Saved entries:
Start of Block
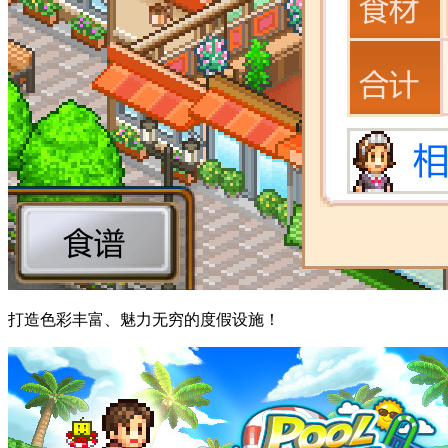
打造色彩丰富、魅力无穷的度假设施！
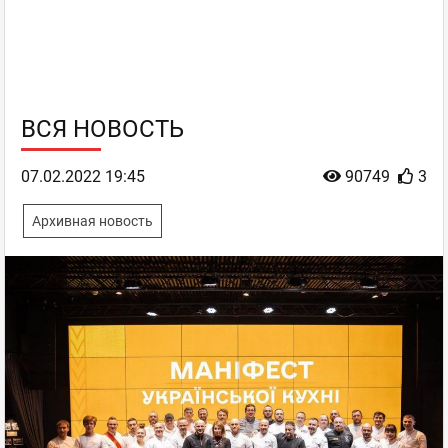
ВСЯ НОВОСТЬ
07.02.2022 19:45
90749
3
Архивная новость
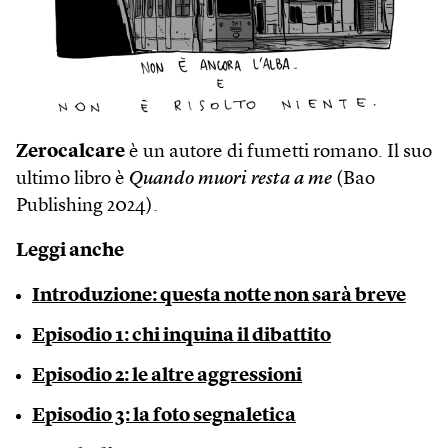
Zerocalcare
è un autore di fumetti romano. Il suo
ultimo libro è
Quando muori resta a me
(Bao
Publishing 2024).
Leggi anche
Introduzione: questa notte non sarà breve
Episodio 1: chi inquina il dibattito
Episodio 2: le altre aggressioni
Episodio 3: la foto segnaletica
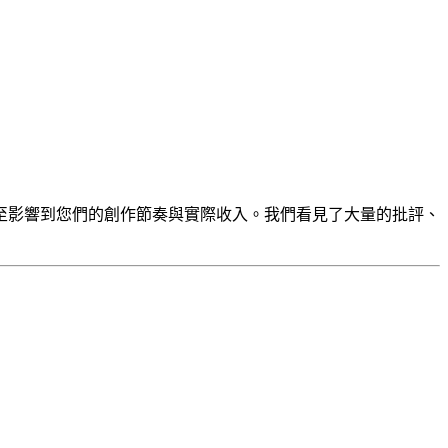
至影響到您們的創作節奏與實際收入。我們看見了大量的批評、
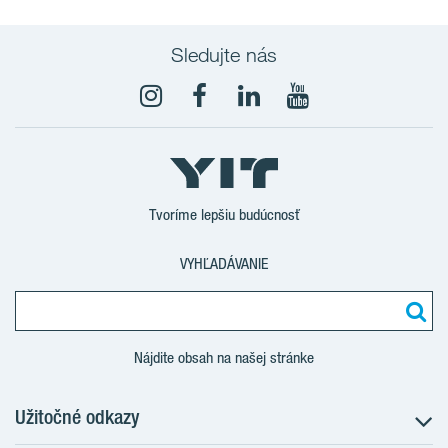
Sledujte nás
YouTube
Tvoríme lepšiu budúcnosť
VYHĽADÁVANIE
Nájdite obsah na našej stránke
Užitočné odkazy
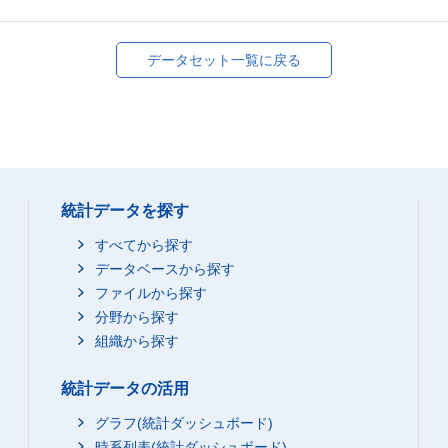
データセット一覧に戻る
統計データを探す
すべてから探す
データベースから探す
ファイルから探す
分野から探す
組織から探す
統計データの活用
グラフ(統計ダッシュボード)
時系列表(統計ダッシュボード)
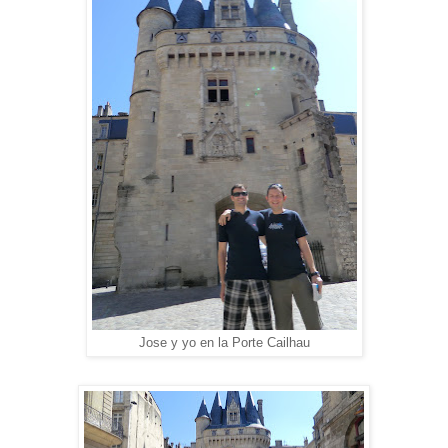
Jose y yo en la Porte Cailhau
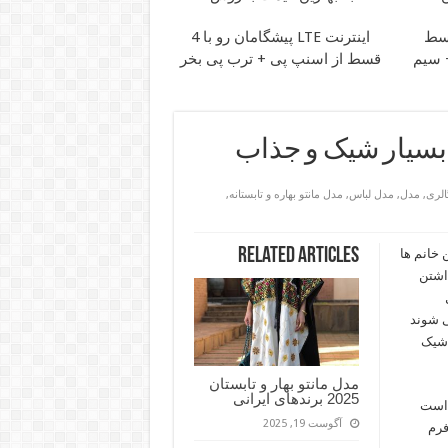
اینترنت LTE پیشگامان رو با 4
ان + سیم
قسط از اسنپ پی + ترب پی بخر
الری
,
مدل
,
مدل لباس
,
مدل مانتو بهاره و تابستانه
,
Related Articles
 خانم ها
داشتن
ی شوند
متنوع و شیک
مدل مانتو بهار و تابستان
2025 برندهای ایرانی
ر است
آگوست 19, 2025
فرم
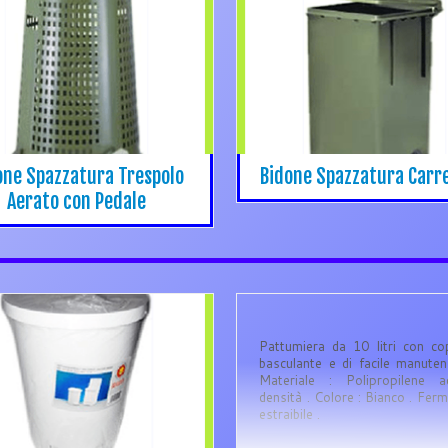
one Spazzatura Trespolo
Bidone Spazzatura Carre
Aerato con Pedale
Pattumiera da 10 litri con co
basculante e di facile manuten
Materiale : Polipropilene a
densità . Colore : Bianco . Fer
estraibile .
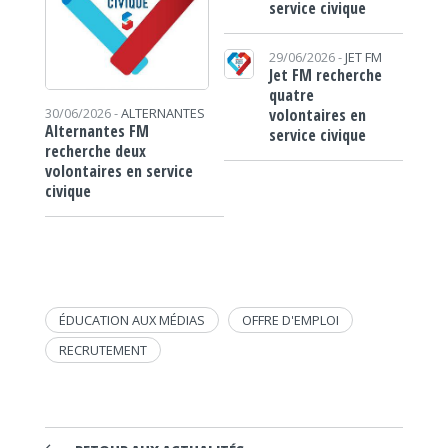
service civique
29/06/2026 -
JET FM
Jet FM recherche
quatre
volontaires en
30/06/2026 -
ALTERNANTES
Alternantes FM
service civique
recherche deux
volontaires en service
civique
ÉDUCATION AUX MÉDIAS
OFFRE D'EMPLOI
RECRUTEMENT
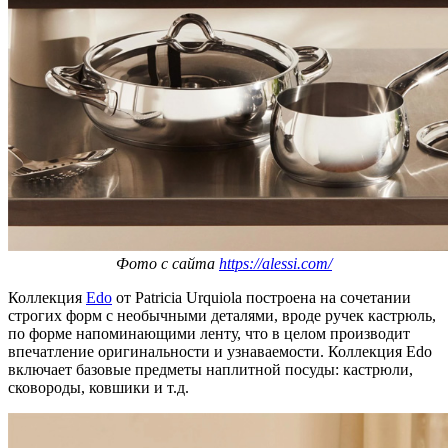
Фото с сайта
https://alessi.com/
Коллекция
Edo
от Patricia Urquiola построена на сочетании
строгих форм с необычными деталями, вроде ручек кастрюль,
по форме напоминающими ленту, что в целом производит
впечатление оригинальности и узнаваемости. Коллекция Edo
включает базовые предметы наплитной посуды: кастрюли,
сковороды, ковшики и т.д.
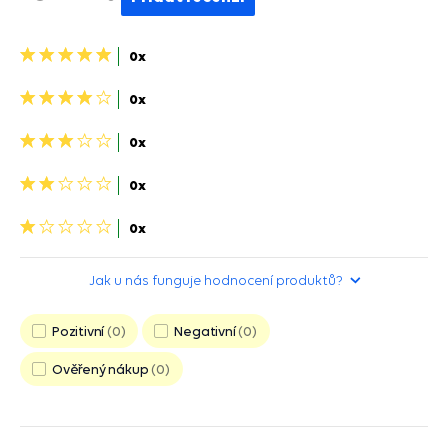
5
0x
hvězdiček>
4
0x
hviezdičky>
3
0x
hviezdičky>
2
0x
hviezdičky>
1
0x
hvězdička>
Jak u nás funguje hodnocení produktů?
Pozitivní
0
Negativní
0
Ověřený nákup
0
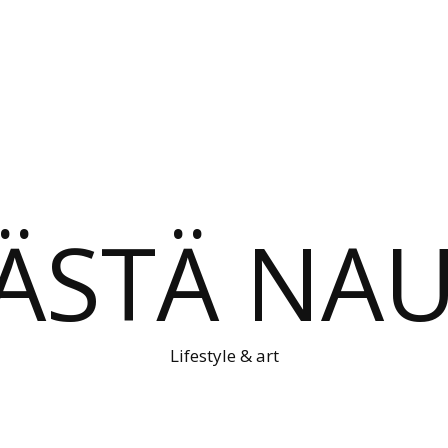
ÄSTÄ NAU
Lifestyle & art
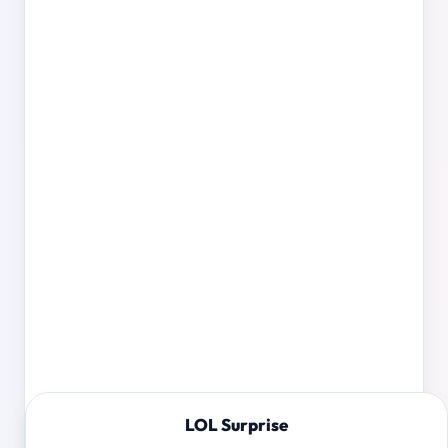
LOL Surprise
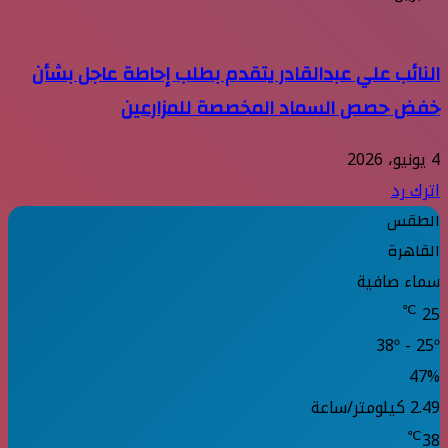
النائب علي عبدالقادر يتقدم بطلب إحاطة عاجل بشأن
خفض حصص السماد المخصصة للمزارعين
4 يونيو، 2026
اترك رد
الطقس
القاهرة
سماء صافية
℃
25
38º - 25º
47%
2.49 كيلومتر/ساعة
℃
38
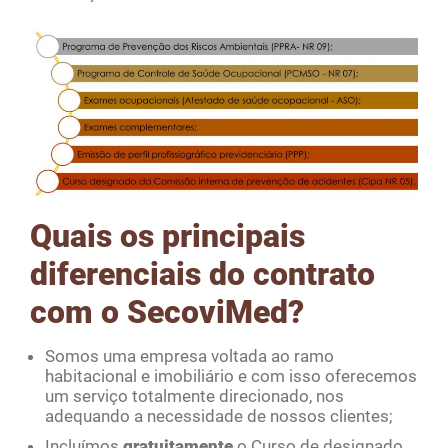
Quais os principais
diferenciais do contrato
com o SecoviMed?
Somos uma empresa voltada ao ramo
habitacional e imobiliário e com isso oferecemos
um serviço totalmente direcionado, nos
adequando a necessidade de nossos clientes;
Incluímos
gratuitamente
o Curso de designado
End of Block
Reproduce every line of text in the data above word for word, and leave the pictures out of your answer.

* Solution to this task:
打造色彩丰富、魅力无穷的度假设施！
ВСЯ НОВОСТЬ
07.02.2022 19:45
90749
3
Архивная новость
Zerocalcare
è un autore di fumetti romano. Il suo
ultimo libro è
Quando muori resta a me
(Bao
Publishing 2024).
Leggi anche
Introduzione: questa notte non sarà breve
Episodio 1: chi inquina il dibattito
Episodio 2: le altre aggressioni
Episodio 3: la foto segnaletica
至影響到您們的創作節奏與實際收入。我們看見了大量的批評、
Sledujte nás
YouTube
Tvoríme lepšiu budúcnosť
VYHĽADÁVANIE
Nájdite obsah na našej stránke
Užitočné odkazy
データセット一覧に戻る
統計データを探す
すべてから探す
データベースから探す
ファイルから探す
分野から探す
組織から探す
統計データの活用
グラフ(統計ダッシュボード)
時系列表(統計ダッシュボード)
Jose y yo en la Porte Cailhau
اینترنت LTE پیشگامان رو با 4
ان + سیم
قسط از اسنپ پی + ترب پی بخر
الری
,
مدل
,
مدل لباس
,
مدل مانتو بهاره و تابستانه
,
Related Articles
 خانم ها
داشتن
ی شوند
متنوع و شیک
مدل مانتو بهار و تابستان
2025 برندهای ایرانی
ر است
آگوست 19, 2025
فرم
one Spazzatura Trespolo
Bidone Spazzatura Carre
Aerato con Pedale
Pattumiera da 10 litri con co
basculante e di facile manuten
Materiale : Polipropilene a
densità . Colore : Bianco . Fer
estraibile .
service civique
29/06/2026 -
JET FM
Jet FM recherche
quatre
volontaires en
30/06/2026 -
ALTERNANTES
Alternantes FM
service civique
recherche deux
volontaires en service
civique
ÉDUCATION AUX MÉDIAS
OFFRE D'EMPLOI
RECRUTEMENT
Фото с сайта
https://alessi.com/
Коллекция
Edo
от Patricia Urquiola построена на сочетании
строгих форм с необычными деталями, вроде ручек кастрюль,
по форме напоминающими ленту, что в целом производит
впечатление оригинальности и узнаваемости. Коллекция Edo
включает базовые предметы наплитной посуды: кастрюли,
сковороды, ковшики и т.д.
5
0x
hvězdiček>
4
0x
hviezdičky>
3
0x
hviezdičky>
2
0x
hviezdičky>
1
0x
hvězdička>
Jak u nás funguje hodnocení produktů?
Pozitivní
0
Negativní
0
Ověřený nákup
0
ÄSTÄ NAU
Lifestyle & art
LOL Surprise
النائب علي عبدالقادر يتقدم بطلب إحاطة عاجل بشأن
خفض حصص السماد المخصصة للمزارعين
4 يونيو، 2026
اترك رد
الطقس
القاهرة
سماء صافية
℃
25
38º - 25º
47%
2.49 كيلومتر/ساعة
℃
38
Quais os principais
diferenciais do contrato
com o SecoviMed?
Somos uma empresa voltada ao ramo
habitacional e imobiliário e com isso oferecemos
um serviço totalmente direcionado, nos
adequando a necessidade de nossos clientes;
Incluímos
gratuitamente
o Curso de designado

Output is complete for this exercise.